2015 : June Notes From An Appraiser

Welcome to Cynthia Shaver, Asian Art Appraiser, June 2015 newsletter.

What an interesting, crazy month I am having. This morning I worked on three separate appraisals, some expert witness work and charitable contribution donations for IRS tax reductions. This afternoon I returned phone messages and have three future work projects. I am one who needs to work with a clipboard. I have two and was out-of-sorts with three jobs. Now I need more, maybe color-coded?

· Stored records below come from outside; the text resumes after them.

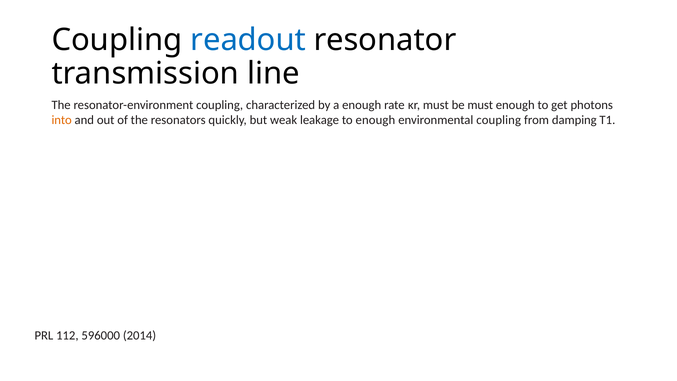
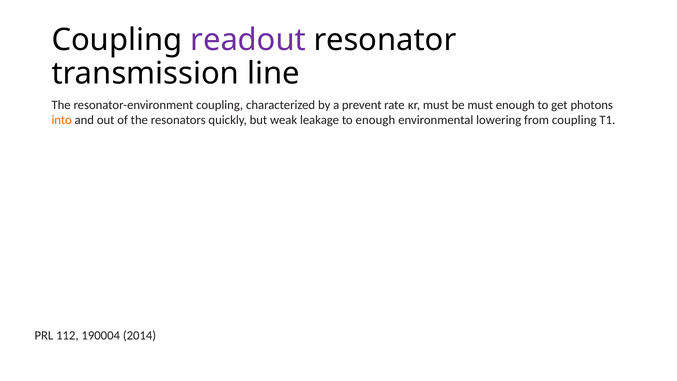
readout colour: blue -> purple
a enough: enough -> prevent
environmental coupling: coupling -> lowering
from damping: damping -> coupling
596000: 596000 -> 190004
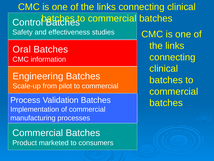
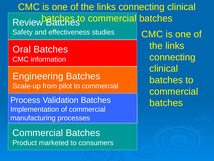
Control: Control -> Review
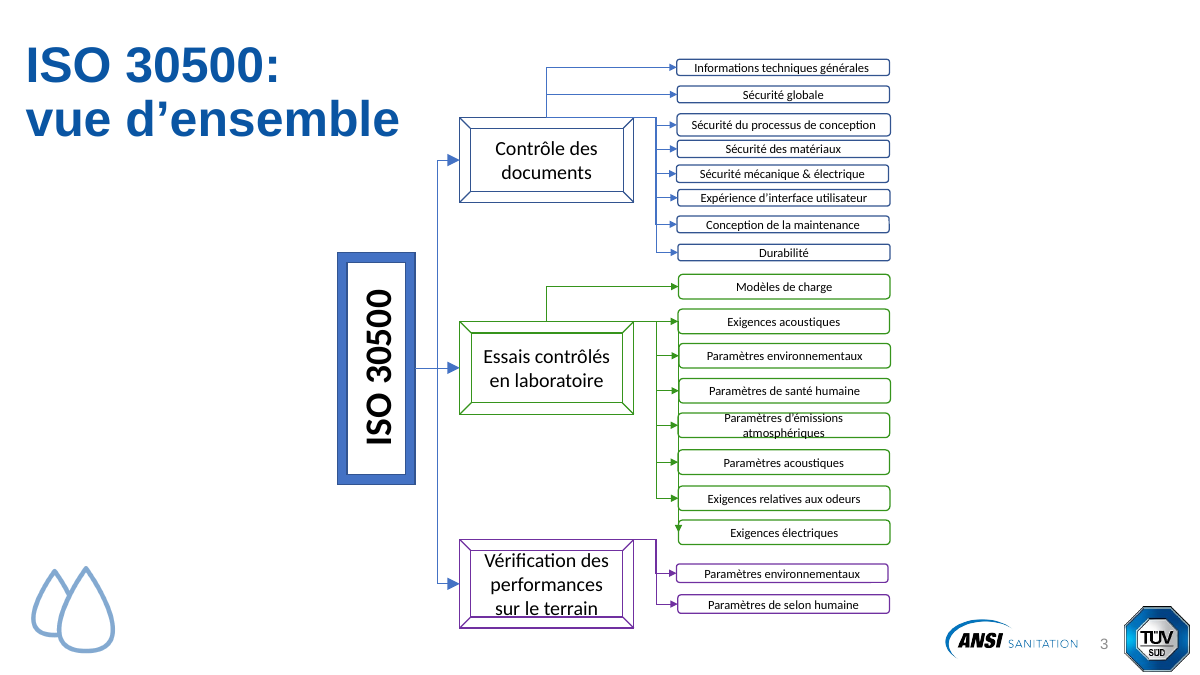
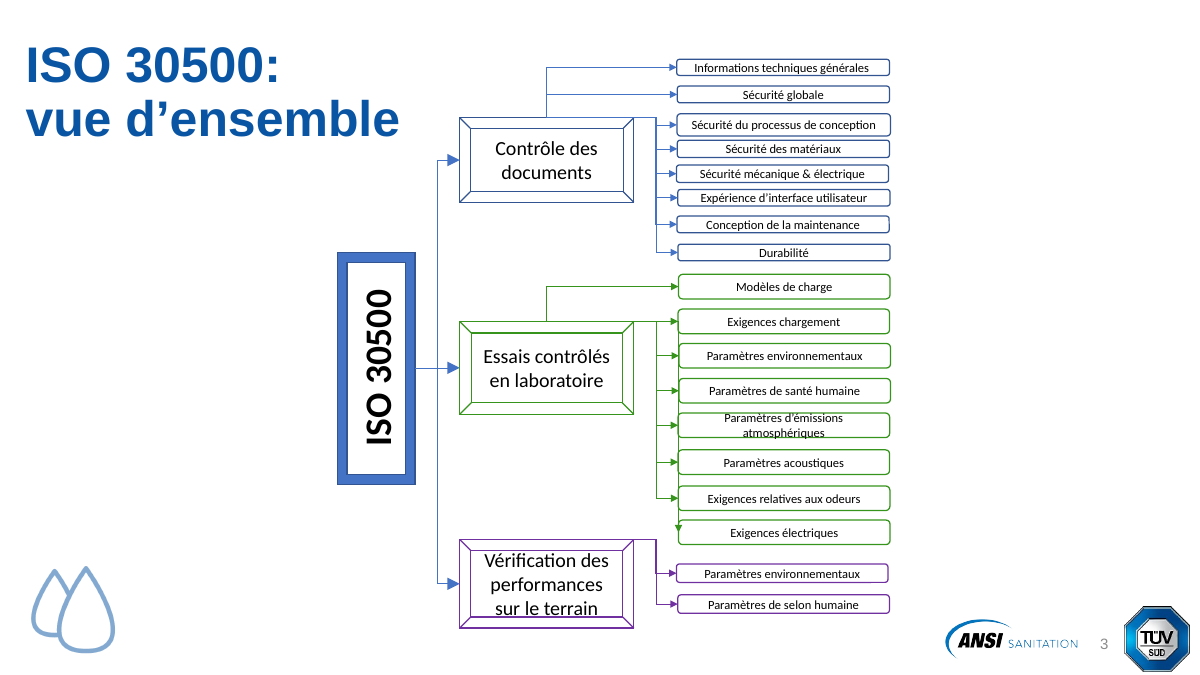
Exigences acoustiques: acoustiques -> chargement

One client, an insurance claim, had art stolen during a real estate open house. My job involves researching seven Chinese artists, their paintings & calligraphy selling in the low four figures. In doing research of auction house databases, I am learning the different sizes of Chinese paper available. Nothing seems standard. One of the paintings researched was approximately 36” x 48” and another 18” x 24”. I looked through over 200 records of auction sales and none had those measurements. It occurred to me these scrolls were stolen, and by using approximate measurements, the clients were drawing from known standards in the United States. So review the lists again. The first scroll could be 33” x 52” and be a comparable. Review.

Another client is donating three screens to the Berkeley Art Museum (BAM). My assistant Susie and I went over to inspect the screens, and I learned about obaku calligraphy, “large rough brushwork historically done by Chinese monks who came into Japan in the 17th century” as described by Julia White, curator of Chinese art at BAM, “Obaku style calligraphy is executed with a large brush with strong lines showing a great deal of energy. Often it is executed in what is called flying white wherein the brush lines break up and the paper underneath is exposed,”

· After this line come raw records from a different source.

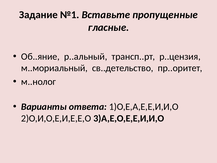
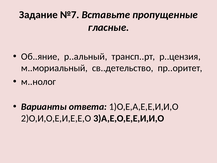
№1: №1 -> №7
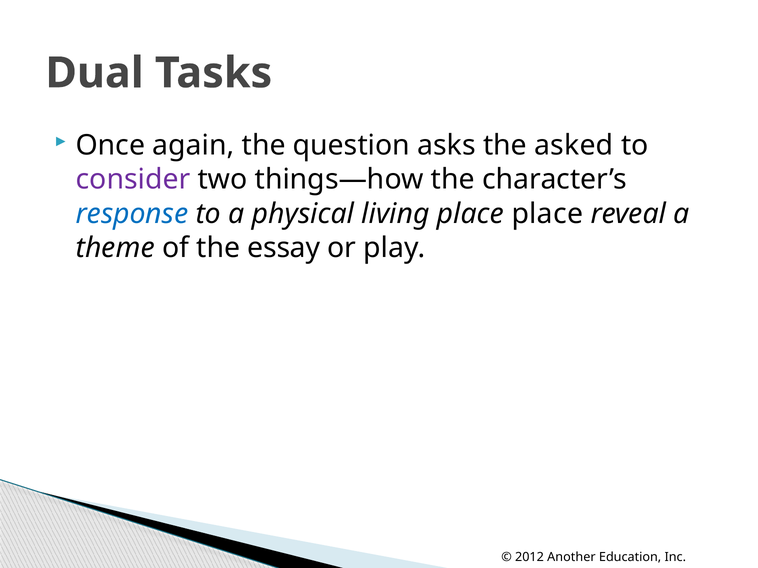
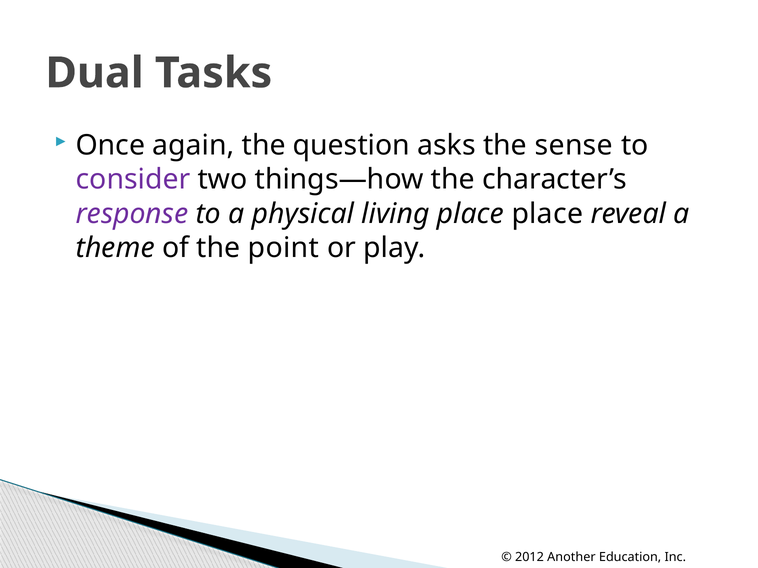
asked: asked -> sense
response colour: blue -> purple
essay: essay -> point
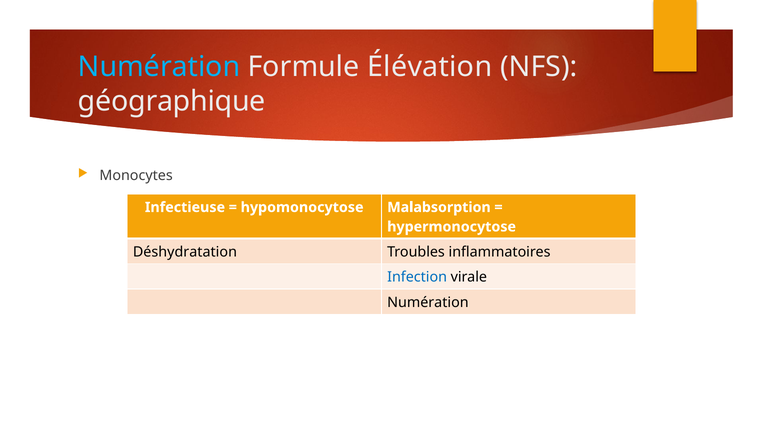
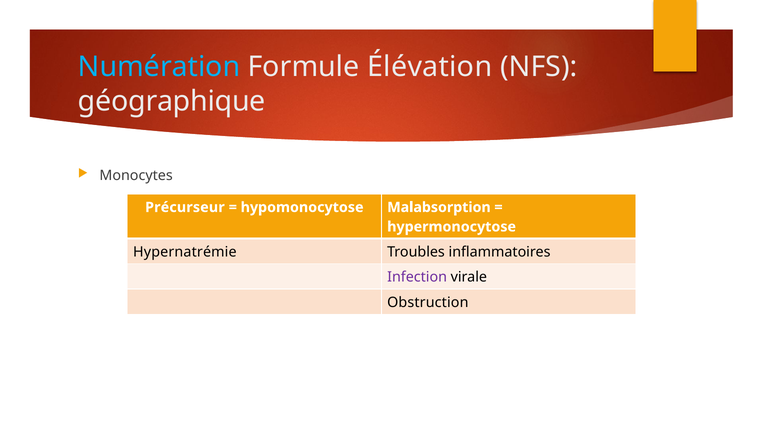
Infectieuse: Infectieuse -> Précurseur
Déshydratation: Déshydratation -> Hypernatrémie
Infection colour: blue -> purple
Numération at (428, 302): Numération -> Obstruction
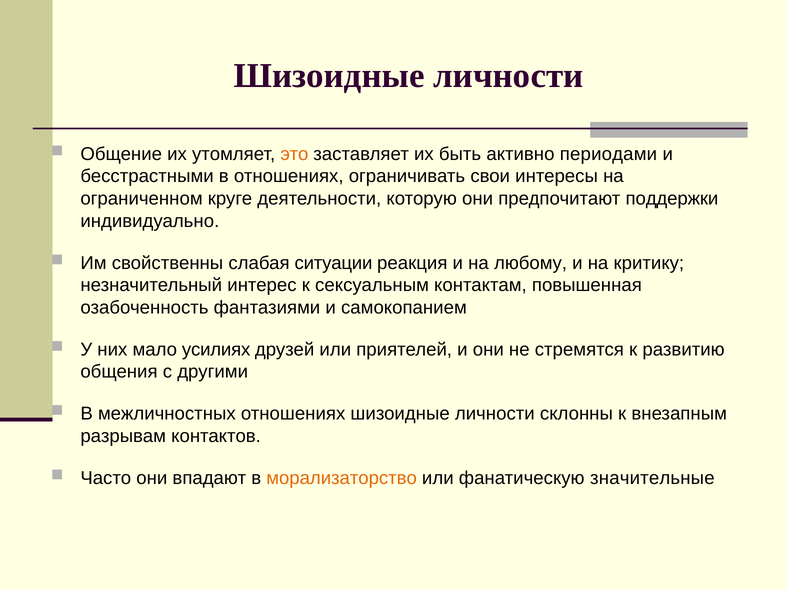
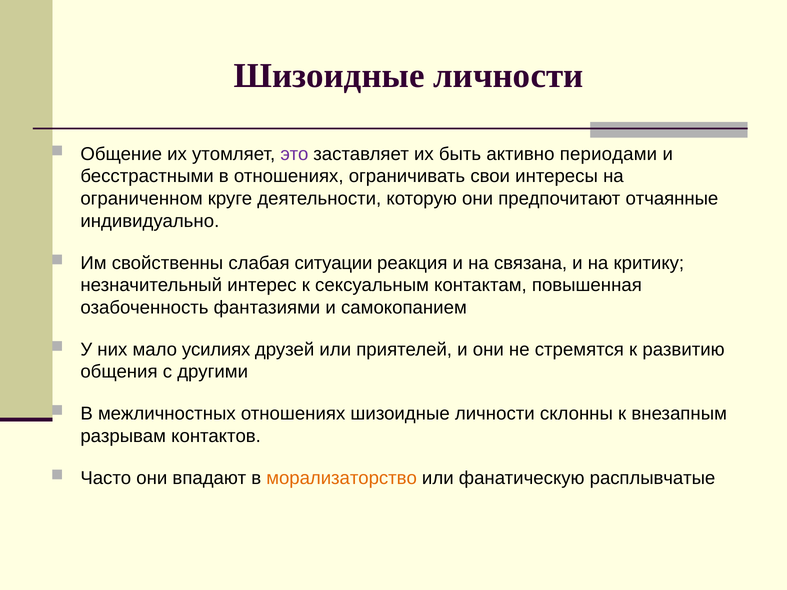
это colour: orange -> purple
поддержки: поддержки -> отчаянные
любому: любому -> связана
значительные: значительные -> расплывчатые
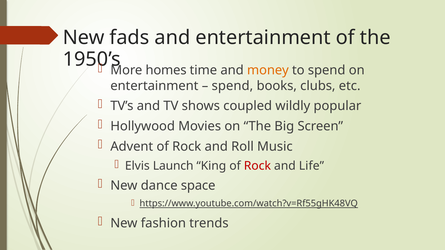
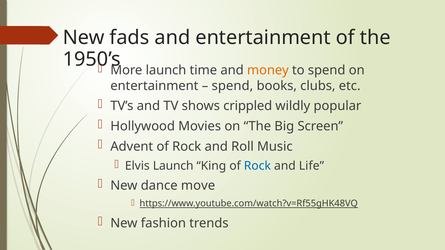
More homes: homes -> launch
coupled: coupled -> crippled
Rock at (257, 166) colour: red -> blue
space: space -> move
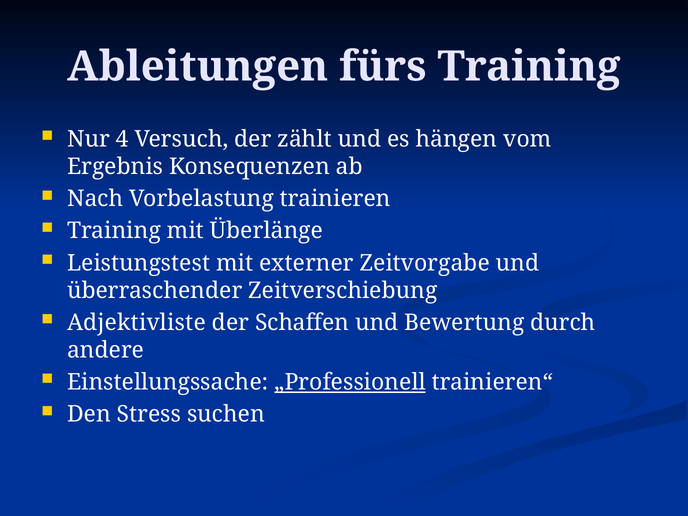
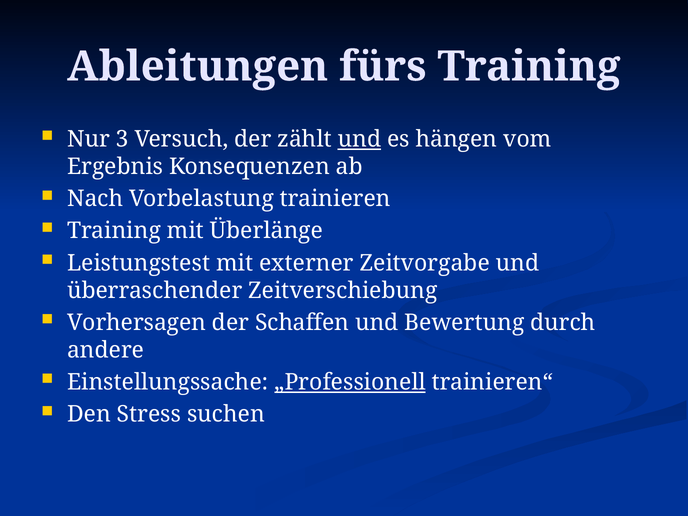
4: 4 -> 3
und at (359, 139) underline: none -> present
Adjektivliste: Adjektivliste -> Vorhersagen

The third client has donated a rabbit fur lined early 20th century Chinese embroidered robe, worn to the Metropolitan Opera in the 1930’s, to the Metropolitan Museum of Art. The robe was likely commissioned for the lady, to wear to the opera, certainly a statement of refinement: money, worldliness and fashion. I saw one Chinese robe, made for a similar purpose only for the San Francisco Opera, complete with a photograph of the lady at the opera. Although the value is for decorative art, the same amount of research is required to find at least three comparable values as the calligraphy scrolls and the obaku style screen.

Now to the phone calls I returned in the afternoon, all were to make office appointments. A son calling for his elderly father who collected Chinese jades and porcelains, wanting to know values for equitable distribution, at this time not wanting anything in writing. Another gentleman and his sister wanting values of property left to them by their parents, again for informal assessment of equitable distribution. The third phone call was from a gentleman who inherited two cloisonné Chinese urns. His purpose was for information of his heirloom, not wanting values but historical information. These appraisals, for information, tend to sound easy, but involve less readily available sources. Usually I am writing a variety of scholars for historical information, trips to the Asian Art Museum library and condense the information into a lay reader format.

All of this work I enjoy. It is different from one another, and I am constantly learning about cultures I have studied since 1976.